Though more RCTs were included in this meta-analysis, improvement was not observed with respect to DCR in the bevacizumab-containing group. A possible reason is that Saito (2019) affected the result, because sensitivity analysis indicated that omitting Saito (2019) showed that I2 was decreased to 45% and significant difference was observed for DCR. Other possible reasons include that bevacizumab may not improve DCR or limited number of RCTs limits the positive result. More multicenter, large-sample RCTs or even real-world studies comparing bevacizumab for NSqNSCLC patients are urged to validate the DCR as DCR was considered as one of the important outcomes for cancer patients.

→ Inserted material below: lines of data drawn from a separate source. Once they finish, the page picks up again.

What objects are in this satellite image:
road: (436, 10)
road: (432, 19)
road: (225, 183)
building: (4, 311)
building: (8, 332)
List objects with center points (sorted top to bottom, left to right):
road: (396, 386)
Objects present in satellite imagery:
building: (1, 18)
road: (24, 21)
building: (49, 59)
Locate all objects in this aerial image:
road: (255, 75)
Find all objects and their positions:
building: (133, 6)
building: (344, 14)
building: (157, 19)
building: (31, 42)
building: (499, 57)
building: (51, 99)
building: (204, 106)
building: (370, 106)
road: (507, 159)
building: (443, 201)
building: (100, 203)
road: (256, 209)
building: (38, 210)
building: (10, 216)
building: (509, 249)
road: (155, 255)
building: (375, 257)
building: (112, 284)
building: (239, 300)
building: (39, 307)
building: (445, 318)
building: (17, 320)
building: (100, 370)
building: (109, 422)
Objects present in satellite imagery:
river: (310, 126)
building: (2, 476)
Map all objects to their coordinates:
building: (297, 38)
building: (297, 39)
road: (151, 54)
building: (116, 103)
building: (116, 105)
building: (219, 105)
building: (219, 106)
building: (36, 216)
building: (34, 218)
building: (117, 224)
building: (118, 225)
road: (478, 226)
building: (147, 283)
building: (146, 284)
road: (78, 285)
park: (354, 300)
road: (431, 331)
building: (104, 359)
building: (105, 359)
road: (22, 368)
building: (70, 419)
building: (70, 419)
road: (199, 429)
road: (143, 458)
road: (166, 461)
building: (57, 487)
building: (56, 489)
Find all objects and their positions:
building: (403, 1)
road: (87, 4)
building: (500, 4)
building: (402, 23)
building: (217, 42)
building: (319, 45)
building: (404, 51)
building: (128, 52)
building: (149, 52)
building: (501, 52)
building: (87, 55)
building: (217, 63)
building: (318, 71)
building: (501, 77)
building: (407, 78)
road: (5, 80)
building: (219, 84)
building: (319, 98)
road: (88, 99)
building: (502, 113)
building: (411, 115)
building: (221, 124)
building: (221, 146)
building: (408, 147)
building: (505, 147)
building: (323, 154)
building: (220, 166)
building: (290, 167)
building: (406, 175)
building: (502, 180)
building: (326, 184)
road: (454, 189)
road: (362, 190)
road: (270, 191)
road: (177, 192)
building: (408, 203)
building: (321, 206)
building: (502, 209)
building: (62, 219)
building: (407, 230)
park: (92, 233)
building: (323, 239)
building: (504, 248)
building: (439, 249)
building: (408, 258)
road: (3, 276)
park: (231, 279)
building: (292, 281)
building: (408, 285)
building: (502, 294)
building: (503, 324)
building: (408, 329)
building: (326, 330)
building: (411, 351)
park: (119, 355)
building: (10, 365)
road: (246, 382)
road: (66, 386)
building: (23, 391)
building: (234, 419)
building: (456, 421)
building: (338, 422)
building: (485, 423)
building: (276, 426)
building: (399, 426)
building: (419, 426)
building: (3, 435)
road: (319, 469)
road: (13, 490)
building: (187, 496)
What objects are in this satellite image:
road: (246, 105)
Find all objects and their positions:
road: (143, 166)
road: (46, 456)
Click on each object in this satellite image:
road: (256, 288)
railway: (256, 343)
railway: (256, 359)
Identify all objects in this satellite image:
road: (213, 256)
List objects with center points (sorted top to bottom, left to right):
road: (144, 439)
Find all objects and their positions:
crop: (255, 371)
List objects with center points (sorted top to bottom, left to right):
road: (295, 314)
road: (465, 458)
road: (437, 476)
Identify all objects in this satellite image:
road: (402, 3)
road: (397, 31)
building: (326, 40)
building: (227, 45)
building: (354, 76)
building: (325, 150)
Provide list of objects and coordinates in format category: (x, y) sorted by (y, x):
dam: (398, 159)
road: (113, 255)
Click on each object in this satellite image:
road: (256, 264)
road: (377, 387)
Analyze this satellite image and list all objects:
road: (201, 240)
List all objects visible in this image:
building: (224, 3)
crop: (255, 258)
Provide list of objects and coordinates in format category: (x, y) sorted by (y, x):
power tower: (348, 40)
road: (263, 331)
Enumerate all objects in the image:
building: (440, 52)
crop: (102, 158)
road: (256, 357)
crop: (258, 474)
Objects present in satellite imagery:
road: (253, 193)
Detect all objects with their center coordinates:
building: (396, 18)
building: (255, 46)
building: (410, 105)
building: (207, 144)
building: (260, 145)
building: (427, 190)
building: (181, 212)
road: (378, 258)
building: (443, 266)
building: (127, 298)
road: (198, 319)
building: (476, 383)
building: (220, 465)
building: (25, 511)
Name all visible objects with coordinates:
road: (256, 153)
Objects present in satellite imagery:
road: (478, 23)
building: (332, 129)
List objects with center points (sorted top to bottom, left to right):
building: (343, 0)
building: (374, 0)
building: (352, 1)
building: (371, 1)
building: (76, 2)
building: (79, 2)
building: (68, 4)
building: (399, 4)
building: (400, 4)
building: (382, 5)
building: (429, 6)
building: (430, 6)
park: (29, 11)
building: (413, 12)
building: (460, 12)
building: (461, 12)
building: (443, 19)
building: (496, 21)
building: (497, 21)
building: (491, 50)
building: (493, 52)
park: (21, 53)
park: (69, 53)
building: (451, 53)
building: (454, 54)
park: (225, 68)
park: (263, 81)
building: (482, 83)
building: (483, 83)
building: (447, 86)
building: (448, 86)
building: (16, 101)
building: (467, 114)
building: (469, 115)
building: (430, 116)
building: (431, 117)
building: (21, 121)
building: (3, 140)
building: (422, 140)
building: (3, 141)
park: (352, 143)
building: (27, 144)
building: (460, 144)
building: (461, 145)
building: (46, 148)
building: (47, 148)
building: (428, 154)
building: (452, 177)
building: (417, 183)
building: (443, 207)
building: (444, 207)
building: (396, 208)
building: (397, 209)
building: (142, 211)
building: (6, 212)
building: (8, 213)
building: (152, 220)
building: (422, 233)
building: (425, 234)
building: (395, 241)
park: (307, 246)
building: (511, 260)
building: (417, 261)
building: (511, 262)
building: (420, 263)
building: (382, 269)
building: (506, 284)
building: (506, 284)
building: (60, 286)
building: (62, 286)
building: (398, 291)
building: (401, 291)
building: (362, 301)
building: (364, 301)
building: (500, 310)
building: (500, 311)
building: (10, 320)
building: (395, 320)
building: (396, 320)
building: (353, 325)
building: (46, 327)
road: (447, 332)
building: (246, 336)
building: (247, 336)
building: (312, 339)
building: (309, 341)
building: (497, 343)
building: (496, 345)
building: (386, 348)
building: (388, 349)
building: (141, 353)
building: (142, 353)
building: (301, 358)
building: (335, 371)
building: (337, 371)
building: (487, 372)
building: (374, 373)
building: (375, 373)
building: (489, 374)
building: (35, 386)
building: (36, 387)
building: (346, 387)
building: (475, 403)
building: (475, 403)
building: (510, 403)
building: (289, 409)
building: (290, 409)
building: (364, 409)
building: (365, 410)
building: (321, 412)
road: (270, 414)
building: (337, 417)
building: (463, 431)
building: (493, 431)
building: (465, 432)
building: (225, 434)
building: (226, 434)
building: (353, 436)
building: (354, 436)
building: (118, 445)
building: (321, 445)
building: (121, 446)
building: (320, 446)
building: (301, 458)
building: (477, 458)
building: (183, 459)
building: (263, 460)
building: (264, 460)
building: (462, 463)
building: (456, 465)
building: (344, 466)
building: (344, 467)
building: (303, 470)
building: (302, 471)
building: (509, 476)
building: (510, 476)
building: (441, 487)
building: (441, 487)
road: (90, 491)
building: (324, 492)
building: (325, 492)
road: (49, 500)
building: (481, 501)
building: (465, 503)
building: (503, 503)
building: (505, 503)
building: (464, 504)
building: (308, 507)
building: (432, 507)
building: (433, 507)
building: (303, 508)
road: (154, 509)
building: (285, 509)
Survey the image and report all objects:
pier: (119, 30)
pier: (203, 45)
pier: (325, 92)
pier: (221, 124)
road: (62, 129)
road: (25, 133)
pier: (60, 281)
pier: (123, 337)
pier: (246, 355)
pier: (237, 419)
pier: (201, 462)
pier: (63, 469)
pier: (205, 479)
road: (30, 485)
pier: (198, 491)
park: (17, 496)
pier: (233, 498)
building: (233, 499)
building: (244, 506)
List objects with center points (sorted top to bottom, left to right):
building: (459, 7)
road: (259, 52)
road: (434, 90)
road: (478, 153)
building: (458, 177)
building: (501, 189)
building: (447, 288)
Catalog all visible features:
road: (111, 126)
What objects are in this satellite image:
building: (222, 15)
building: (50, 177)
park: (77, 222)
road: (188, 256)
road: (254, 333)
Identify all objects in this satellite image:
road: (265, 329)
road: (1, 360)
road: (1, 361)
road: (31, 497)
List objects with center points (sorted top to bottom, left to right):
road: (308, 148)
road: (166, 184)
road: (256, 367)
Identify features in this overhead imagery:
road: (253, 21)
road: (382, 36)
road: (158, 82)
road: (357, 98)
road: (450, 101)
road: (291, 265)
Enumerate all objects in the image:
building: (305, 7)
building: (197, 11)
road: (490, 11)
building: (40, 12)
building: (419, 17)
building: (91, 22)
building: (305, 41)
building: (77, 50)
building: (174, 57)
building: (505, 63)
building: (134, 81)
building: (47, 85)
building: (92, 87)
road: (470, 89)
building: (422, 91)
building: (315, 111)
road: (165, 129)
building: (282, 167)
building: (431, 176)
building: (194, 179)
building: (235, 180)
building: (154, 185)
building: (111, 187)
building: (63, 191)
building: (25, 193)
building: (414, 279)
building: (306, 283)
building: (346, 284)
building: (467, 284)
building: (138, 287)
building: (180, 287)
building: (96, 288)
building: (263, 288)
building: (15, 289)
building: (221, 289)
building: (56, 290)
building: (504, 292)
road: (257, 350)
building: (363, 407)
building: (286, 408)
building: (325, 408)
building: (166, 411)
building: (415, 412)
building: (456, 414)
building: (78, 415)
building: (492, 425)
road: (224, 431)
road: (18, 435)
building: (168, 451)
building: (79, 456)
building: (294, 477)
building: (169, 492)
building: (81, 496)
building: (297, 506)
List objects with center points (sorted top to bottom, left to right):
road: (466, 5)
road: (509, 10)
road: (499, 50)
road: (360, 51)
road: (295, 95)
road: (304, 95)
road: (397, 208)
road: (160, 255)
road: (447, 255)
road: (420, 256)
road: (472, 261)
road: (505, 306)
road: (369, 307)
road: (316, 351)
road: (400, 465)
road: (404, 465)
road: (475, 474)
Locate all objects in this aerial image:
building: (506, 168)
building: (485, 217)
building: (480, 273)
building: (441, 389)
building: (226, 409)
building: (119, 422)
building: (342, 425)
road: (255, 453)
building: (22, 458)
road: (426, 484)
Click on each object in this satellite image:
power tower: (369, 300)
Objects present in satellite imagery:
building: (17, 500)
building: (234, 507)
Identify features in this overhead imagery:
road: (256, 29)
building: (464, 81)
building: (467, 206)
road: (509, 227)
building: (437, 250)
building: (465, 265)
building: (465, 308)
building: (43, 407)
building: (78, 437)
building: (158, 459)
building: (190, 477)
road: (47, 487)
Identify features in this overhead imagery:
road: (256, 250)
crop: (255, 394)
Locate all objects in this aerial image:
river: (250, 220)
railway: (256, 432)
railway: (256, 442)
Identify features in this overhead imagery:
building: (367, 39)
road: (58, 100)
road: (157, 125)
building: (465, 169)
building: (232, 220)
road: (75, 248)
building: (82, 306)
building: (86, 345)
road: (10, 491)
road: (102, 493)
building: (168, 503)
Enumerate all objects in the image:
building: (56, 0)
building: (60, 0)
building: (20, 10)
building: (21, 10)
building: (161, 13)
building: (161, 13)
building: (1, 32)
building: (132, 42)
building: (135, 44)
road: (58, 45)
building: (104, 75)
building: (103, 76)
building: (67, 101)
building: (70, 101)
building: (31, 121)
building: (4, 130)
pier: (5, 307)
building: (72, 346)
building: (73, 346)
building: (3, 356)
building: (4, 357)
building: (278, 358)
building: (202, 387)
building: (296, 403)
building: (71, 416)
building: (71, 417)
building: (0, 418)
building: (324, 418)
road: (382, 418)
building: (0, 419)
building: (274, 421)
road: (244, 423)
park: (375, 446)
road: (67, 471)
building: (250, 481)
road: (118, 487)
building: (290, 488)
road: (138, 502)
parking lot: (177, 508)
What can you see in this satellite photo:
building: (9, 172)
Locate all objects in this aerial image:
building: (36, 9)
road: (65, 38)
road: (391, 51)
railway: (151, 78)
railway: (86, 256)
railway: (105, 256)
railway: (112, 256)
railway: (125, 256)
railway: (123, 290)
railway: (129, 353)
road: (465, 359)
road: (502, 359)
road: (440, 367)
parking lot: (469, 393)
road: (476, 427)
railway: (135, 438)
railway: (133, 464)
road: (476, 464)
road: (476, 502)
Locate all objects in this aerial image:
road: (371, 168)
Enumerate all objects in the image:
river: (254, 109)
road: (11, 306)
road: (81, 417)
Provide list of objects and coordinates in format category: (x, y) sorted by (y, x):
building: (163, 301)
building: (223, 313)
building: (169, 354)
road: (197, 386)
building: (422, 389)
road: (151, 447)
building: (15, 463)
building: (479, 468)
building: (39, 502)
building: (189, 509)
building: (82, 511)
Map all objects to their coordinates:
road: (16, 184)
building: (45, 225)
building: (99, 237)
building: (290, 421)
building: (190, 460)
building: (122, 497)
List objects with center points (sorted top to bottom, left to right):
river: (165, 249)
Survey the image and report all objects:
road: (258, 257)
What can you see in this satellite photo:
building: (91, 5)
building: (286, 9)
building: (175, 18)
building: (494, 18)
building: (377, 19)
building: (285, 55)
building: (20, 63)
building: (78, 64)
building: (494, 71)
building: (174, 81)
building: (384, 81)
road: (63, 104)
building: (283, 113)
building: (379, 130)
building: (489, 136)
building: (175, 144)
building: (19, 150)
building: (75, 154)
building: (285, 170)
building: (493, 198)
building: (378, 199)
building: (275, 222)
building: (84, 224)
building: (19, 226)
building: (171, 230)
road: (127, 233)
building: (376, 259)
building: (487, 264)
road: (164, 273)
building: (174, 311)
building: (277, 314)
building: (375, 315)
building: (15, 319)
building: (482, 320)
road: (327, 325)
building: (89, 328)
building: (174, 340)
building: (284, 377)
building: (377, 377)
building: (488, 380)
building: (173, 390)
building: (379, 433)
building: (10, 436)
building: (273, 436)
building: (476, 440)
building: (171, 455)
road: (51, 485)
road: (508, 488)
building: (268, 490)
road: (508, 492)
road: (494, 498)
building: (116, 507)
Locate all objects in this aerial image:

5. Limitations of This Study

First, we did not perform subgroup analysis as subgroup analysis will result in limited articles available. Second, various chemotherapeutic regimens and patterns are involved in different RCTs. This may lead to a certain degree of heterogeneity and significant heterogeneities. Third, we cannot extract more data to complete an in-depth analysis of DCR and more high-quality trials are warranted to support the survival benefit of bevacizumab.

6. Conclusions

Our meta-analysis showed that treatment containing bevacizumab was an option for patients with NSqNSCLC and patients with acceptable efficacy. Bevacizumab was superior to those without it in terms of ORR, OS, and PFS in patients with NSqNSCLC and no significant TRAE3-5 was observed.